No Pre-existing Condition Exclusions. Health plans cannot deny coverage based on pre-existing conditions. This ban includes both benefit limitations and outright coverage denials (for example, when the insurer refuses to offer a policy because of the individual’s pre-existing medical condition). These rules apply to all types of insurance except for individual policies that are grandfathered.

No Arbitrary Rescissions of Insurance Coverage. Previously, insurance companies were able to retroactively cancel your policy when you become sick or if you or your employer made a mistake on your paperwork.

Under the regulations, insurers and plans are prohibited from rescinding coverage—for individuals or groups of people—except in cases involving fraud or an intentional misrepresentation of material facts. Insurers and plans seeking to rescind coverage must provide at least 30 days’ advance notice to give people time to appeal. There are no exceptions to this policy.

No Annual or Lifetime Dollar Limits on Coverage. This regulation prohibits the use of lifetime dollar limits on essential health benefits in all health plans and insurance policies issued or renewed on or after Sept. 23, 2010. Annual dollar limits on what an insurance company will pay for health care are also prohibited, beginning with the 2014 plan year. Protections against annual limits apply to most health plans, but they don’t apply to grandfathered individual health plans. Insurance companies can still set a yearly dollar limit of $2 million for plan years or policy years starting before Jan. 1, 2014.

Protecting Your Choice of Doctors. Health plan members are free to designate any available participating primary care doctor as their primary care provider, meaning parents can choose any available participating pediatrician to be their children’s primary care provider. Also, health plans cannot require female participants to get referrals from primary care providers before they can get obstetrical or gynecological care from specialists. These policies apply to all individual market and group health insurance plans except those that are grandfathered.

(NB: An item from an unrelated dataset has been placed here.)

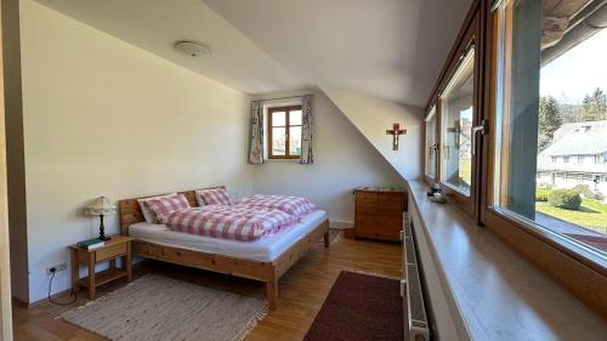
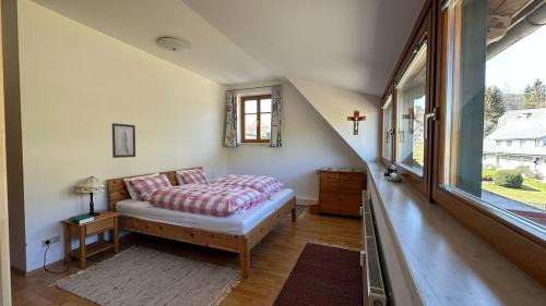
+ wall art [111,122,136,159]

Removing Insurance Company Barriers to Emergency Department Services. Some insurers will only pay for health care provided by a limited network of providers—and some used to extend this requirement to emergency health services. Others required prior approval before receiving emergency care at hospitals outside of their networks. The ACA limits the amount of cost-sharing for emergency services received out-of-network. This policy applies to all individual market and group health plans except those that are grandfathered.